▶ [ACTIONS TO TAKE]
1 > In the redisbench-admin commit diff, what default value is given to the new tf_timeout_secs parameter?
2 > Resume the redisbench-admin commit diff after its last line.

▶ [EXCERPTED PASSAGE]
****************

Enabled long-running benchmarks (with watchdog enforcing deletion) vi… (#313)

filipecosta90 · web-flow · commit 03f688dceb7f · 2022-03-14T13:28:43.000Z
* Enabled long-running benchmarks (with watchdog enforcing deletion) via timeout_secods property on benchmark definition

* Fixes per flake8 review
diff --git a/pyproject.toml b/pyproject.toml
@@ -1,6 +1,6 @@
 [tool.poetry]
 name = "redisbench-admin"
-version = "0.7.11"
+version = "0.7.12"
 description = "Redis benchmark run helper. A wrapper around Redis and Redis Modules benchmark tools ( ftsb_redisearch, memtier_benchmark, redis-benchmark, aibench, etc... )."
 authors = ["filipecosta90 <filipecosta.90@gmail.com>","Redis Performance Group <performance@redis.com>"]
 readme = "README.md"
diff --git a/redisbench_admin/run_remote/remote_env.py b/redisbench_admin/run_remote/remote_env.py
@@ -24,6 +24,7 @@ def remote_env_setup(
     tf_github_sha,
     tf_setup_name_sufix,
     tf_triggering_env,
+    tf_timeout_secs=7200,
 ):
     server_plaintext_port = 6379
     db_ssh_port = args.db_ssh_port
@@ -65,6 +66,7 @@ def remote_env_setup(
             tf_github_sha,
             tf_setup_name_sufix,
             tf_triggering_env,
+            tf_timeout_secs,
         )
     return (
         client_public_ip,
diff --git a/redisbench_admin/run_remote/run_remote.py b/redisbench_admin/run_remote/run_remote.py
@@ -51,6 +51,7 @@
 from redisbench_admin.utils.benchmark_config import (
     prepare_benchmark_definitions,
     get_metadata_tags,
+    process_benchmark_definitions_remote_timeouts,
 )
 from redisbench_admin.utils.redisgraph_benchmark_go import setup_remote_benchmark_agent
 from redisbench_admin.utils.remote import (
@@ -59,6 +60,7 @@
     check_ec2_env,
     get_project_ts_tags,
     push_data_to_redistimeseries,
+    fetch_remote_id_from_config,
 )
 
 from redisbench_admin.utils.utils import (
@@ -180,6 +182,17 @@ def run_remote_command_logic(args, project_name, project_version):
         )
         rts.ping()
 
+    remote_envs_timeout = process_benchmark_definitions_remote_timeouts(
+        benchmark_definitions
+    )
+
+    for remote_id, termination_timeout_secs in remote_envs_timeout.items():
+        logging.info(
+            "Using a timeout of {} seconds for remote setup: {}".format(
+                termination_timeout_secs, remote_id
+            )
+        )
+
     # we have a map of test-type, dataset-name, topology, test-name
     benchmark_runs_plan = define_benchmark_plan(benchmark_definitions, default_specs)

****************

▶ [PROVIDED MATERIAL]
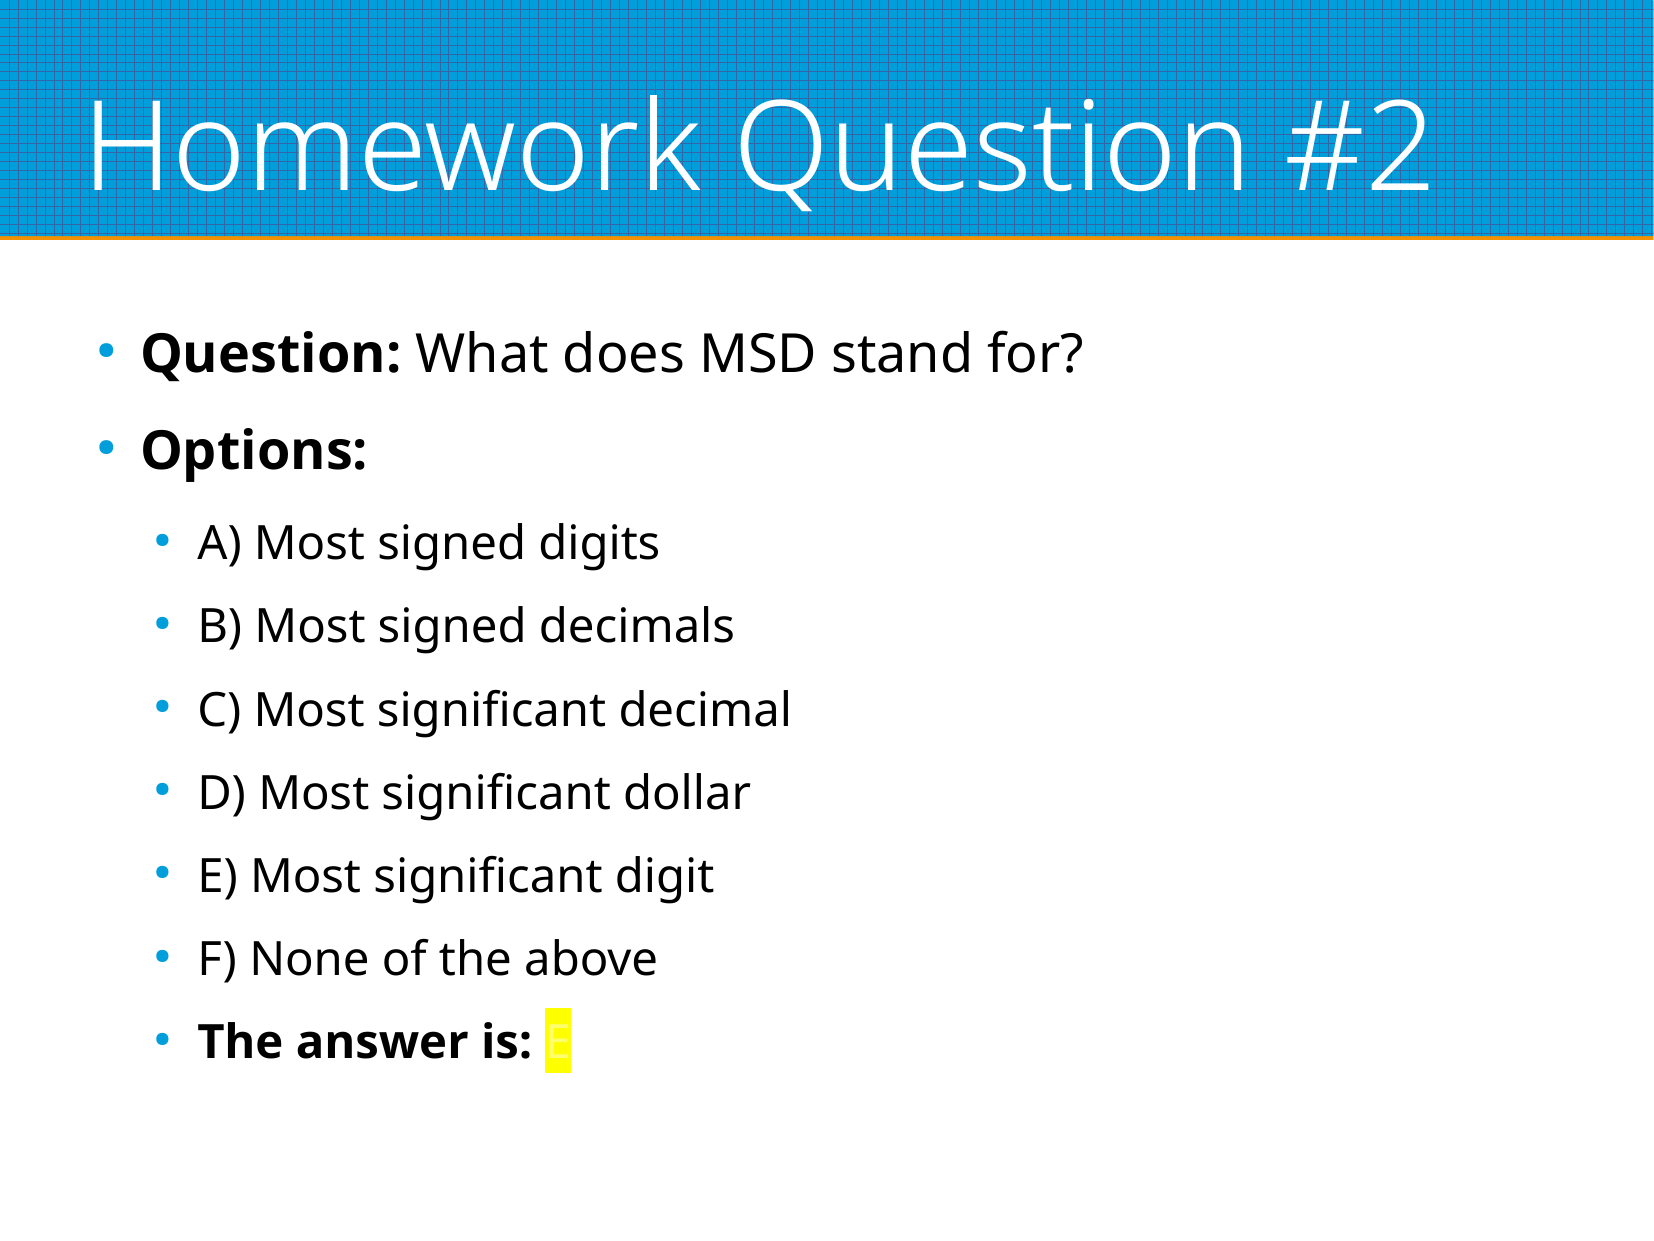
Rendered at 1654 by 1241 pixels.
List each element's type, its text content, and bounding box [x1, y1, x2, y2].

****************

▶ [ANSWERS TO THE PROBLEMS]
1 > 7200

2 >
 
@@ -250,6 +263,10 @@ def run_remote_command_logic(args, project_name, project_version):
                                 )
                             )
                             if "remote" in benchmark_config:
+                                remote_id = fetch_remote_id_from_config(
+                                    benchmark_config["remote"]
+                                )
+                                tf_timeout_secs = remote_envs_timeout[remote_id]
                                 client_artifacts = []
                                 client_artifacts_map = {}
                                 temporary_dir = get_tmp_folder_rnd()
@@ -274,6 +291,7 @@ def run_remote_command_logic(args, project_name, project_version):
                                     tf_github_sha,
                                     tf_setup_name_sufix,
                                     tf_triggering_env,
+                                    tf_timeout_secs,
                                 )
 
                                 # after we've created the env, even on error we should always teardown
diff --git a/redisbench_admin/run_remote/terraform.py b/redisbench_admin/run_remote/terraform.py
@@ -27,6 +27,7 @@ def terraform_spin_or_reuse_env(
     tf_github_sha,
     tf_setup_name_sufix,
     tf_triggering_env,
+    tf_timeout_secs=7200,
 ):
     (
         remote_setup,
@@ -62,6 +63,7 @@ def terraform_spin_or_reuse_env(
             tf_github_org,
             tf_github_repo,
             tf_triggering_env,
+            tf_timeout_secs,
         )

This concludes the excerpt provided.